## Work to complete
Without reproducing any picture, copy the records word for word.

═════ Supplied records

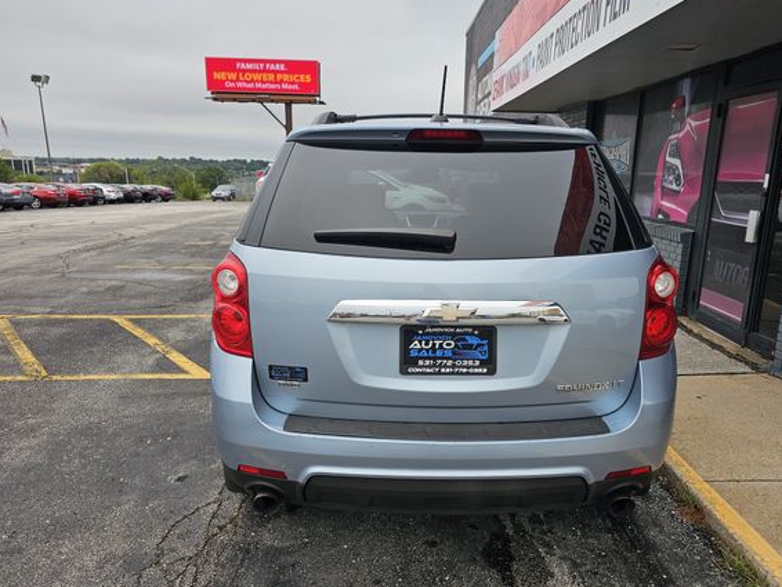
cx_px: 426
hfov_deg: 67.2
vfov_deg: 53.1
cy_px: 296
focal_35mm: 26
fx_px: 588
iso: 10
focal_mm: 6.3
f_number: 1.7
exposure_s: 1/617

══════════

## Worked solution
cx_px: 426
hfov_deg: 67.2
vfov_deg: 53.1
cy_px: 296
focal_35mm: 26
fx_px: 588
iso: 10
focal_mm: 6.3
f_number: 1.7
exposure_s: 1/617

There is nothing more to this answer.